> **Aim of the task**
Return only the lines from the one containing "X106390000Y-134960000D03*" to the end of the entries below, exactly as written, both ends included.

Machine-readable hardware designs
◆ ◆ ◆ ◆ ◆ ◆ ◆

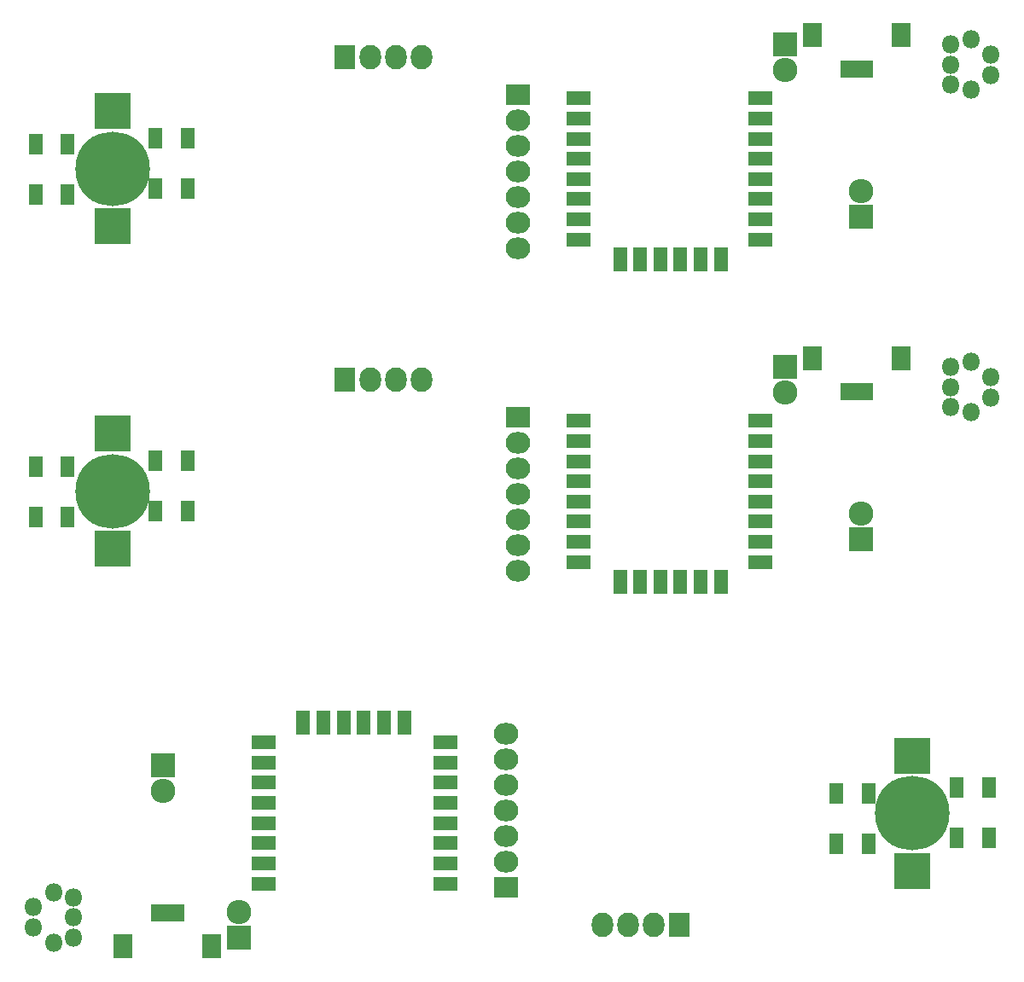
<source format=gbr>
G04 #@! TF.FileFunction,Soldermask,Bot*
%FSLAX46Y46*%
G04 Gerber Fmt 4.6, Leading zero omitted, Abs format (unit mm)*
G04 Created by KiCad (PCBNEW (2016-05-02 BZR 6765, Git 2f87409)-product) date 2016-05-10 21:50:54*
%MOMM*%
%LPD*%
G01*
G04 APERTURE LIST*
%ADD10C,0.100000*%
%ADD11R,1.400000X2.000000*%
%ADD12R,3.600000X3.600000*%
%ADD13C,7.400000*%
%ADD14O,1.800000X1.800000*%
%ADD15R,2.127200X2.432000*%
%ADD16O,2.127200X2.432000*%
%ADD17R,2.432000X2.432000*%
%ADD18O,2.432000X2.432000*%
%ADD19R,2.432000X2.127200*%
%ADD20O,2.432000X2.127200*%
%ADD21R,1.900000X2.400000*%
%ADD22R,0.798780X1.748740*%
%ADD23R,1.400000X2.400000*%
%ADD24R,2.400000X1.400000*%
G04 APERTURE END LIST*
D10*
D11*
X98810000Y-71980000D03*
X95610000Y-71980000D03*
X98810000Y-66980000D03*
X95610000Y-66980000D03*
X83720000Y-67580000D03*
X86920000Y-67580000D03*
X83720000Y-72580000D03*
X86920000Y-72580000D03*
D12*
X91330000Y-75710000D03*
X91330000Y-64310000D03*
D13*
X91330000Y-70010000D03*
D14*
X174499800Y-59690000D03*
X174499800Y-57696100D03*
X174499800Y-61683900D03*
X178487600Y-58686700D03*
X178487600Y-60693300D03*
X176506400Y-57188100D03*
X176506400Y-62191900D03*
D15*
X114410000Y-58980000D03*
D16*
X116950000Y-58980000D03*
X119490000Y-58980000D03*
X122030000Y-58980000D03*
D17*
X158110000Y-57680000D03*
D18*
X158110000Y-60220000D03*
D19*
X131610000Y-62680000D03*
D20*
X131610000Y-65220000D03*
X131610000Y-67760000D03*
X131610000Y-70300000D03*
X131610000Y-72840000D03*
X131610000Y-75380000D03*
X131610000Y-77920000D03*
D17*
X165610000Y-74780000D03*
D18*
X165610000Y-72240000D03*
D21*
X160800000Y-56790000D03*
X169600000Y-56790000D03*
D22*
X166500480Y-60164620D03*
X165847700Y-60164620D03*
X165200000Y-60164620D03*
X164552300Y-60164620D03*
X163899520Y-60164620D03*
D23*
X141710000Y-79040000D03*
X143710000Y-79040000D03*
X145710000Y-79040000D03*
X147710000Y-79040000D03*
X149710000Y-79040000D03*
X151710000Y-79040000D03*
D24*
X137610000Y-63040000D03*
X137610000Y-65040000D03*
X137610000Y-67040000D03*
X137610000Y-69040000D03*
X137610000Y-71040000D03*
X137610000Y-73040000D03*
X137610000Y-75040000D03*
X137610000Y-77040000D03*
X155610000Y-77040000D03*
X155610000Y-75040000D03*
X155610000Y-73040000D03*
X155610000Y-71040000D03*
X155610000Y-69040000D03*
X155610000Y-67040000D03*
X155610000Y-65040000D03*
X155610000Y-63040000D03*
D11*
X98810000Y-103990000D03*
X95610000Y-103990000D03*
X98810000Y-98990000D03*
X95610000Y-98990000D03*
X83720000Y-99590000D03*
X86920000Y-99590000D03*
X83720000Y-104590000D03*
X86920000Y-104590000D03*
D12*
X91330000Y-107720000D03*
X91330000Y-96320000D03*
D13*
X91330000Y-102020000D03*
D14*
X174499800Y-91700000D03*
X174499800Y-89706100D03*
X174499800Y-93693900D03*
X178487600Y-90696700D03*
X178487600Y-92703300D03*
X176506400Y-89198100D03*
X176506400Y-94201900D03*
D15*
X114410000Y-90990000D03*
D16*
X116950000Y-90990000D03*
X119490000Y-90990000D03*
X122030000Y-90990000D03*
D17*
X158110000Y-89690000D03*
D18*
X158110000Y-92230000D03*
D19*
X131610000Y-94690000D03*
D20*
X131610000Y-97230000D03*
X131610000Y-99770000D03*
X131610000Y-102310000D03*
X131610000Y-104850000D03*
X131610000Y-107390000D03*
X131610000Y-109930000D03*
D17*
X165610000Y-106790000D03*
D18*
X165610000Y-104250000D03*
D21*
X160800000Y-88800000D03*
X169600000Y-88800000D03*
D22*
X166500480Y-92174620D03*
X165847700Y-92174620D03*
X165200000Y-92174620D03*
X164552300Y-92174620D03*
X163899520Y-92174620D03*
D23*
X141710000Y-111050000D03*
X143710000Y-111050000D03*
X145710000Y-111050000D03*
X147710000Y-111050000D03*
X149710000Y-111050000D03*
X151710000Y-111050000D03*
D24*
X137610000Y-95050000D03*
X137610000Y-97050000D03*
X137610000Y-99050000D03*
X137610000Y-101050000D03*
X137610000Y-103050000D03*
X137610000Y-105050000D03*
X137610000Y-107050000D03*
X137610000Y-109050000D03*
X155610000Y-109050000D03*
X155610000Y-107050000D03*
X155610000Y-105050000D03*
X155610000Y-103050000D03*
X155610000Y-101050000D03*
X155610000Y-99050000D03*
X155610000Y-97050000D03*
X155610000Y-95050000D03*
D11*
X163190000Y-132020000D03*
X166390000Y-132020000D03*
X163190000Y-137020000D03*
X166390000Y-137020000D03*
X178280000Y-136420000D03*
X175080000Y-136420000D03*
X178280000Y-131420000D03*
X175080000Y-131420000D03*
D12*
X170670000Y-128290000D03*
X170670000Y-139690000D03*
D13*
X170670000Y-133990000D03*
D14*
X87500200Y-144310000D03*
X87500200Y-146303900D03*
X87500200Y-142316100D03*
X83512400Y-145313300D03*
X83512400Y-143306700D03*
X85493600Y-146811900D03*
X85493600Y-141808100D03*
D15*
X147590000Y-145020000D03*
D16*
X145050000Y-145020000D03*
X142510000Y-145020000D03*
X139970000Y-145020000D03*
D17*
X103890000Y-146320000D03*
D18*
X103890000Y-143780000D03*
D19*
X130390000Y-141320000D03*
D20*
X130390000Y-138780000D03*
X130390000Y-136240000D03*
X130390000Y-133700000D03*
X130390000Y-131160000D03*
X130390000Y-128620000D03*
X130390000Y-126080000D03*
D17*
X96390000Y-129220000D03*
D18*
X96390000Y-131760000D03*
D21*
X101200000Y-147210000D03*
X92400000Y-147210000D03*
D22*
X95499520Y-143835380D03*
X96152300Y-143835380D03*
X96800000Y-143835380D03*
X97447700Y-143835380D03*
X98100480Y-143835380D03*
D23*
X120290000Y-124960000D03*
X118290000Y-124960000D03*
X116290000Y-124960000D03*
X114290000Y-124960000D03*
X112290000Y-124960000D03*
X110290000Y-124960000D03*
D24*
X124390000Y-140960000D03*
X124390000Y-138960000D03*
X124390000Y-136960000D03*
X124390000Y-134960000D03*
X124390000Y-132960000D03*
X124390000Y-130960000D03*
X124390000Y-128960000D03*
X124390000Y-126960000D03*
X106390000Y-126960000D03*
X106390000Y-128960000D03*
X106390000Y-130960000D03*
X106390000Y-132960000D03*
X106390000Y-134960000D03*
X106390000Y-136960000D03*
X106390000Y-138960000D03*
X106390000Y-140960000D03*
M02*

</source>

◆ ◆ ◆ ◆ ◆ ◆ ◆

> **Task answer**
X106390000Y-134960000D03*
X106390000Y-136960000D03*
X106390000Y-138960000D03*
X106390000Y-140960000D03*
M02*

</source>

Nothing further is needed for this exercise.